Let $(\Omega, \mathscr F, P)$ be a probability space. By definition two random variables $X, Y :\Omega \to \mathbb R$ are independent if their $\sigma$-algebras $S_X := \sigma(X)$ and $S_Y := \sigma(Y)$ are independent, i.e. $\forall A \in S_X, B \in S_Y$ we have $P(A \cap B) = P(A)P(B)$.

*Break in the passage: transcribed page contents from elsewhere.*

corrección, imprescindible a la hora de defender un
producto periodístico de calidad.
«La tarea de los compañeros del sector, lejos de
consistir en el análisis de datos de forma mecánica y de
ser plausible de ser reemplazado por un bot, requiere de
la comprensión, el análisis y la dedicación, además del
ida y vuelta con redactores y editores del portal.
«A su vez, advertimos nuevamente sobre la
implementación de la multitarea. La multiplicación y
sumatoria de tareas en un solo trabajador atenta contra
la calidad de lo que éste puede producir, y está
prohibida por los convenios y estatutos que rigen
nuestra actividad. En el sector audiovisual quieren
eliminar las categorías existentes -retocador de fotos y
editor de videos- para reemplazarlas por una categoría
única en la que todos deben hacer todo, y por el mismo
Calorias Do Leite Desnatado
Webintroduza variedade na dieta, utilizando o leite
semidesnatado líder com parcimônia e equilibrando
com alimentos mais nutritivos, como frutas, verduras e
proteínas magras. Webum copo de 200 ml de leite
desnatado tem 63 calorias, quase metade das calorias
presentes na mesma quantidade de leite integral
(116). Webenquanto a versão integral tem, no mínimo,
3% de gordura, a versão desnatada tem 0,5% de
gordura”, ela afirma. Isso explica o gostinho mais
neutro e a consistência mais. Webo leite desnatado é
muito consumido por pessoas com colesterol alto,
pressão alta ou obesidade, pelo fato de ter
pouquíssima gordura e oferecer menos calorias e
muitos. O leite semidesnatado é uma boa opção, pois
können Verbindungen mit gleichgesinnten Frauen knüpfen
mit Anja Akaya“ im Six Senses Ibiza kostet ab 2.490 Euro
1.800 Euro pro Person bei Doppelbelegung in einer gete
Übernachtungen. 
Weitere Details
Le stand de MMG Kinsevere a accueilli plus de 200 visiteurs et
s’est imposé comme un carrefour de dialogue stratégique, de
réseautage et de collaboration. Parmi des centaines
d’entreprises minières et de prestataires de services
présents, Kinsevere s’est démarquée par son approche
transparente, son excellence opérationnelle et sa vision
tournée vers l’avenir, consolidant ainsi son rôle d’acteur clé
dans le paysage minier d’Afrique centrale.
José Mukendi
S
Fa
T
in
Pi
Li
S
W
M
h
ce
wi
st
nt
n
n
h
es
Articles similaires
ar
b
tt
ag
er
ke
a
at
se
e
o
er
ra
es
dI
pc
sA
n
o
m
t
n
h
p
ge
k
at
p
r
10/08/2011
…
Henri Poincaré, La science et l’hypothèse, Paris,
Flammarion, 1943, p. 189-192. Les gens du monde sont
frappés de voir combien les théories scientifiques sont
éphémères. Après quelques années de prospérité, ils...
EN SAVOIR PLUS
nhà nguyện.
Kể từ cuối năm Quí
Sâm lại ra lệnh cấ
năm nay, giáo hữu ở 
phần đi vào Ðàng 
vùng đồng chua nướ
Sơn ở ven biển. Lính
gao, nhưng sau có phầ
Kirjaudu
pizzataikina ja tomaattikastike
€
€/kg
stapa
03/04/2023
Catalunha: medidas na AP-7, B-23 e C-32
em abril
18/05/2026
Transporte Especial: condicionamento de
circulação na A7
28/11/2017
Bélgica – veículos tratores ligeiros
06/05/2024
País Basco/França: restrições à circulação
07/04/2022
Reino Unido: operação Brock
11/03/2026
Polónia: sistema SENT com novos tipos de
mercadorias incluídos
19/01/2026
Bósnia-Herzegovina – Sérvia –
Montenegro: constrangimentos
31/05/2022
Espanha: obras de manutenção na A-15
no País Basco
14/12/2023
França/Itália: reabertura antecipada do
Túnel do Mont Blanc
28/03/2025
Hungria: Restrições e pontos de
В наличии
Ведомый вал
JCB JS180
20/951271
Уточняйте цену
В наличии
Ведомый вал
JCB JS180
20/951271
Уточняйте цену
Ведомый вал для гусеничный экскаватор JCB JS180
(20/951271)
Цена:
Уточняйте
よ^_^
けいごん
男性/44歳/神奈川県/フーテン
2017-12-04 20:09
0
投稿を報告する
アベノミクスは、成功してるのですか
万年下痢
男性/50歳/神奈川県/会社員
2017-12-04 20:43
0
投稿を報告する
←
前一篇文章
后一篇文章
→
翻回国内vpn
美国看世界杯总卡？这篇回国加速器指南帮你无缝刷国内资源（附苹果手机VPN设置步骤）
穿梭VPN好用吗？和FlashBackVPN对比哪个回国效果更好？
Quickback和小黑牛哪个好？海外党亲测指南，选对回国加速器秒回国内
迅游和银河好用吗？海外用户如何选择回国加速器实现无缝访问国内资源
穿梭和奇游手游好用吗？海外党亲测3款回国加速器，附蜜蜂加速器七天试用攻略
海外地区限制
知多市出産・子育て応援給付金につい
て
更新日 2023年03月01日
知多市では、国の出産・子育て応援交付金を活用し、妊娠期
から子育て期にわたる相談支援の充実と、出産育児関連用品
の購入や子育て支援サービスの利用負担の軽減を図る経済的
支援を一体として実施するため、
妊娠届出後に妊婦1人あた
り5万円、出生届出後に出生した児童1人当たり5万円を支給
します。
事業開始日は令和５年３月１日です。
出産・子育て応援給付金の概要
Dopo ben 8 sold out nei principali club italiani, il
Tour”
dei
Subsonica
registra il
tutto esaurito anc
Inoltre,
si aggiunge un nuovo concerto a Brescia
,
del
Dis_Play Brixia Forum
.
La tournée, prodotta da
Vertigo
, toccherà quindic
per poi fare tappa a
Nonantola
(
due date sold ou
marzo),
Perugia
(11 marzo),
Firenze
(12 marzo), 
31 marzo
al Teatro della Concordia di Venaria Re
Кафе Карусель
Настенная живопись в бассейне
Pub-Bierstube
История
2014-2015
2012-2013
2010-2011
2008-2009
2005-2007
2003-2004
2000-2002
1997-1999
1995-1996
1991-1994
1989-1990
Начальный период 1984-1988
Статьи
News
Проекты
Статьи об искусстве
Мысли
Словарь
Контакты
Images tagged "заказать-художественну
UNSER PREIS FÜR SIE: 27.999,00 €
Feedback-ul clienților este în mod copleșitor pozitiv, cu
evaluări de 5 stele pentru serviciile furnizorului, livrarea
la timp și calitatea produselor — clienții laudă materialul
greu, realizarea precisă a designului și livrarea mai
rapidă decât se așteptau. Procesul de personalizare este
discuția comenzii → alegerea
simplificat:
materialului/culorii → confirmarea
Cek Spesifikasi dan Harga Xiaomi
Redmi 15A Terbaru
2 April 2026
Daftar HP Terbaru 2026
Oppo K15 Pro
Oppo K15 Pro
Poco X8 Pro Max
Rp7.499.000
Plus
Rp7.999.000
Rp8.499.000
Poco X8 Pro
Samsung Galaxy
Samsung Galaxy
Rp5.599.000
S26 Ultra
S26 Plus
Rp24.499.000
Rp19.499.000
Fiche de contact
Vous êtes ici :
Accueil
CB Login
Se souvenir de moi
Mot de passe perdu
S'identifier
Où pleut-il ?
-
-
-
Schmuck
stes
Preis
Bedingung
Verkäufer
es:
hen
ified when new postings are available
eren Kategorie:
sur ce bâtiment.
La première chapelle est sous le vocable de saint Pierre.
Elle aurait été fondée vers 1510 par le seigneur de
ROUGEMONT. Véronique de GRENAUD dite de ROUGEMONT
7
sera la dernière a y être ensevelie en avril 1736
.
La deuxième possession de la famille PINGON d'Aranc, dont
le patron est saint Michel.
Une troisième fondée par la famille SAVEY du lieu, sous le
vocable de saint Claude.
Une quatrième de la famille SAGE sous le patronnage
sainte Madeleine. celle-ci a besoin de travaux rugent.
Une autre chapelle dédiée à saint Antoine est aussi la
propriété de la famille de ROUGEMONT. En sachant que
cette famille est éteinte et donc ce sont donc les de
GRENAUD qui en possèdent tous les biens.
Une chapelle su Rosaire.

Let $g_a(x) = I(x \leq a)$ and take $G = \{g_a : a \in \mathbb Q\}$ (thanks to @grand_chat for pointing out that $\mathbb Q$ suffices). Then we have
$$
E\left(g_a(X)g_b(Y)\right) = E(I(X \leq a)I(Y \leq b)) = E(I(X \leq a, Y \leq b)) = P(X \leq a \cap Y \leq b)
$$
and
$$
E(g_a(X))E(g_b(Y)) = P(X \leq a)P(Y \leq b).
$$
If we assume that $\forall a, b \in \mathbb Q$
$$
P(X \leq a \cap Y \leq b) = P(X \leq a)P(Y \leq b)
$$
then we can appeal to the $\pi-\lambda$ theorem to show that
$$
P(A \cap B) = P(A)P(B) \hspace{5mm} \forall A \in S_X, B \in S_Y
$$
i.e. $X \perp Y$.
So unless I've made a mistake, we've at least got a countable collection of such functions and this applies to any pair of random variables defined over a common probability space.